__Exercise details__:
Reproduce, from the lines below, exactly the stretch that begins at the line containing "När ramverket är" and ends at the line containing "Här kan du också", both included.

__Data records__:

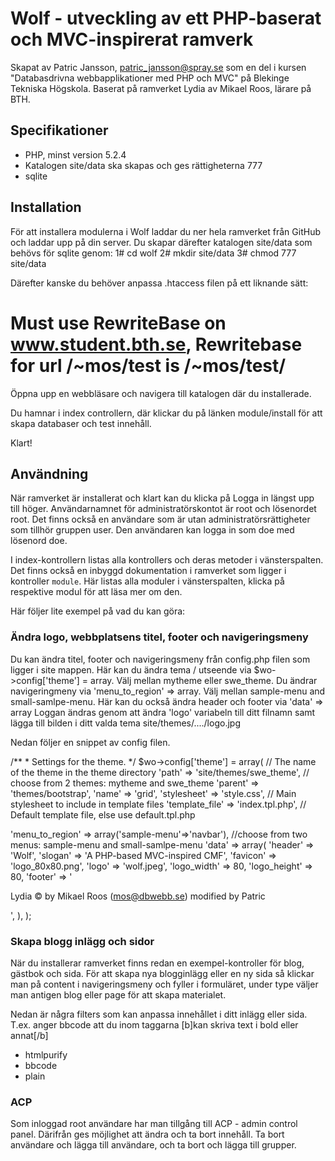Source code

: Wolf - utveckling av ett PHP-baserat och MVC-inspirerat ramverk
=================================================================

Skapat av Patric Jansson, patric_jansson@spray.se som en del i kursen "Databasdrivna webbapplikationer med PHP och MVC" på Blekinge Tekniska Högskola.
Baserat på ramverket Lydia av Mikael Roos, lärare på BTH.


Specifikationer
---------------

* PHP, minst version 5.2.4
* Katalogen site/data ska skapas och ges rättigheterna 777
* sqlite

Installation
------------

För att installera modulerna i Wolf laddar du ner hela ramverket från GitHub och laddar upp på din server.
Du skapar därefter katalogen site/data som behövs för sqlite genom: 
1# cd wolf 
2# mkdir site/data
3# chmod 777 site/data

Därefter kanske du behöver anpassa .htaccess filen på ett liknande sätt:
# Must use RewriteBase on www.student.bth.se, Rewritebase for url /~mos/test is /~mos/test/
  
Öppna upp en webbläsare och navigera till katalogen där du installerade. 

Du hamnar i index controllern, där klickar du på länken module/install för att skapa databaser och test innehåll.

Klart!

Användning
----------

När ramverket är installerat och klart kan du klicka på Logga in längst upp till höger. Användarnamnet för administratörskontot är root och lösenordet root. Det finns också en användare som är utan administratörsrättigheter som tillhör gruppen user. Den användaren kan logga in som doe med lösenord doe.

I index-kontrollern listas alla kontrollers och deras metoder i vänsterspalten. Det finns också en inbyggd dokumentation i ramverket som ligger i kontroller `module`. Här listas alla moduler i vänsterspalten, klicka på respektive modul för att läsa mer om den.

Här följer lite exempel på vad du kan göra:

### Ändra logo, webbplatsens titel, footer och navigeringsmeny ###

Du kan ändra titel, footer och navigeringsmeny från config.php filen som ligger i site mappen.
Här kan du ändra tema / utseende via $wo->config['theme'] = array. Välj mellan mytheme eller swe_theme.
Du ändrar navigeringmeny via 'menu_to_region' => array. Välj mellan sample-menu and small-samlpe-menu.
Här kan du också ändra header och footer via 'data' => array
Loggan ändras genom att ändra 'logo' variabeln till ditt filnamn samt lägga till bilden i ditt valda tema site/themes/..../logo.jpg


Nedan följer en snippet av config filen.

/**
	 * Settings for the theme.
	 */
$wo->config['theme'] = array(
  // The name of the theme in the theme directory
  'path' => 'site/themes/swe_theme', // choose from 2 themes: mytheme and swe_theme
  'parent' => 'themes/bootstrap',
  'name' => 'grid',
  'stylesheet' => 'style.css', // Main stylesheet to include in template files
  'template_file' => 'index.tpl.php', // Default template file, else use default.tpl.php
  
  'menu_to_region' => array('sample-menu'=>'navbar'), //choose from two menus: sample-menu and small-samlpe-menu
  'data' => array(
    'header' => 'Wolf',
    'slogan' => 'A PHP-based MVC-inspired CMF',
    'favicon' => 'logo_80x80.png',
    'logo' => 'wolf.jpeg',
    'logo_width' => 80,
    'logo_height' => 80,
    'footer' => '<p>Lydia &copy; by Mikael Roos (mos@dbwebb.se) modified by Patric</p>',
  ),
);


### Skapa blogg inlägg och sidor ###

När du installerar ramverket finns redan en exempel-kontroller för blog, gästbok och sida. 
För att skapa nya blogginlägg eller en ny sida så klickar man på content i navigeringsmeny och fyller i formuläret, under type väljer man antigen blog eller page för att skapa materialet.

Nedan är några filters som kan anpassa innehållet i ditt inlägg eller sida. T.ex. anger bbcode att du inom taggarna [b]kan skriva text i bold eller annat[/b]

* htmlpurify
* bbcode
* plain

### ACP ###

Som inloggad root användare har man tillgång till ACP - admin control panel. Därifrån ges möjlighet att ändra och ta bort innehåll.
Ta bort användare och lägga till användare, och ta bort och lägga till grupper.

---

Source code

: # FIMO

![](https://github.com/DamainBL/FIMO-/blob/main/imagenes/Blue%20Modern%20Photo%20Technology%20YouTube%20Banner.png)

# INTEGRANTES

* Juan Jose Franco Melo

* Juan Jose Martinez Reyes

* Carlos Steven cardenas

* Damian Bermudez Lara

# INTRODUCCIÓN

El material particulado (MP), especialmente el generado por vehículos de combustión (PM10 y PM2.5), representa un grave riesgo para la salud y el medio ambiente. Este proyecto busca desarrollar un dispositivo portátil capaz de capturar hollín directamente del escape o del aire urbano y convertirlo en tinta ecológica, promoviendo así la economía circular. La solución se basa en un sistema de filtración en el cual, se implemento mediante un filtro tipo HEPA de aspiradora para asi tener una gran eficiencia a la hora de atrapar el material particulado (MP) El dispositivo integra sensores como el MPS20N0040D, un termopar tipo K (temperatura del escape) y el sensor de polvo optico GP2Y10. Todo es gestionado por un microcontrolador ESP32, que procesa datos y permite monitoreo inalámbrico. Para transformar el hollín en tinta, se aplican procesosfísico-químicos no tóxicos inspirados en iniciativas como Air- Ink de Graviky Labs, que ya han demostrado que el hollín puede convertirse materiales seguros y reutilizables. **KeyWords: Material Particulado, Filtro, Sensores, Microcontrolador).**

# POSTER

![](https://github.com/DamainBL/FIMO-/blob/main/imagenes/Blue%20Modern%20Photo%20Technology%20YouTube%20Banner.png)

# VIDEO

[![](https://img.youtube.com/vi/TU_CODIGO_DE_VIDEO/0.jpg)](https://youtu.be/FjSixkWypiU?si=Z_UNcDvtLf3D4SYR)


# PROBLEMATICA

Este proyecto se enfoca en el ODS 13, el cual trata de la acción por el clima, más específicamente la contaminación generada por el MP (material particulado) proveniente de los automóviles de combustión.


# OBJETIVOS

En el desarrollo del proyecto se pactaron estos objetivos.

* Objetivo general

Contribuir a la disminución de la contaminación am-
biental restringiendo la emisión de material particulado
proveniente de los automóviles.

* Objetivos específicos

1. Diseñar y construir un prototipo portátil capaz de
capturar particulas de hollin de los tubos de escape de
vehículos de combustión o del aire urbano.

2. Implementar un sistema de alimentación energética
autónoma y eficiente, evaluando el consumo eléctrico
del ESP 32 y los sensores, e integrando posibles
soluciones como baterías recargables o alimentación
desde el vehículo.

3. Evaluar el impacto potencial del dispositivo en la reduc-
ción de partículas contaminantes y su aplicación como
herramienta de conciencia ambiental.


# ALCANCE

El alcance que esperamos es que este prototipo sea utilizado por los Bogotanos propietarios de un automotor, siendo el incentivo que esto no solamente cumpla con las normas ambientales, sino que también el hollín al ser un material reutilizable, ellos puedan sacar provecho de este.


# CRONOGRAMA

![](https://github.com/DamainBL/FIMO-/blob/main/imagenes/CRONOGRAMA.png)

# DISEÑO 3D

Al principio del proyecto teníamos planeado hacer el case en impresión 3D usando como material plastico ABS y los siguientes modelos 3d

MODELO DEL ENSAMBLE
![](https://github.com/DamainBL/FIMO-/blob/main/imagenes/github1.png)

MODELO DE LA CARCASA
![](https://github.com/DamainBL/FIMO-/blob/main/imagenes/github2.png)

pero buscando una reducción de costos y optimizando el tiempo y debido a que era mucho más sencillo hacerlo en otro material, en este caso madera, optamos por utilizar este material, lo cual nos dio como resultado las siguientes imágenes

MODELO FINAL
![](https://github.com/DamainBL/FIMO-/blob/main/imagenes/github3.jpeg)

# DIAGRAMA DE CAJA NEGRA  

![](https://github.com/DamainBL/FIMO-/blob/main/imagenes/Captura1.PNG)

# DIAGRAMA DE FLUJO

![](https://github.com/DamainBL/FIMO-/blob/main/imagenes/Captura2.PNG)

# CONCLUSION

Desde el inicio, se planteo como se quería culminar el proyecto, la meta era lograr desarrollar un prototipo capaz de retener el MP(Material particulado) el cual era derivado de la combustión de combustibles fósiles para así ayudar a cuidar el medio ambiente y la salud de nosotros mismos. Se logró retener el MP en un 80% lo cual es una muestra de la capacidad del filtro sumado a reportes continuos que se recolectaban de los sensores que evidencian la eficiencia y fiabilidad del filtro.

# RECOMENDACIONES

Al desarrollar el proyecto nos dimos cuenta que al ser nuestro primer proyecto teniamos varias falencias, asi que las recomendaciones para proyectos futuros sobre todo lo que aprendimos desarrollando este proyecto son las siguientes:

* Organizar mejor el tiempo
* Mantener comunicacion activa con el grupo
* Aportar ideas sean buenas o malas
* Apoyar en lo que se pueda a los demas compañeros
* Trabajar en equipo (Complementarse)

==

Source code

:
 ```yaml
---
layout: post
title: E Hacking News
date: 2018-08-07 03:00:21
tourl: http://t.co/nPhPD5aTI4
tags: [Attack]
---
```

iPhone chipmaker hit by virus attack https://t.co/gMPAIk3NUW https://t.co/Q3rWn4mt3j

__The answer__:
När ramverket är installerat och klart kan du klicka på Logga in längst upp till höger. Användarnamnet för administratörskontot är root och lösenordet root. Det finns också en användare som är utan administratörsrättigheter som tillhör gruppen user. Den användaren kan logga in som doe med lösenord doe.

I index-kontrollern listas alla kontrollers och deras metoder i vänsterspalten. Det finns också en inbyggd dokumentation i ramverket som ligger i kontroller `module`. Här listas alla moduler i vänsterspalten, klicka på respektive modul för att läsa mer om den.

Här följer lite exempel på vad du kan göra:

### Ändra logo, webbplatsens titel, footer och navigeringsmeny ###

Du kan ändra titel, footer och navigeringsmeny från config.php filen som ligger i site mappen.
Här kan du ändra tema / utseende via $wo->config['theme'] = array. Välj mellan mytheme eller swe_theme.
Du ändrar navigeringmeny via 'menu_to_region' => array. Välj mellan sample-menu and small-samlpe-menu.
Här kan du också ändra header och footer via 'data' => array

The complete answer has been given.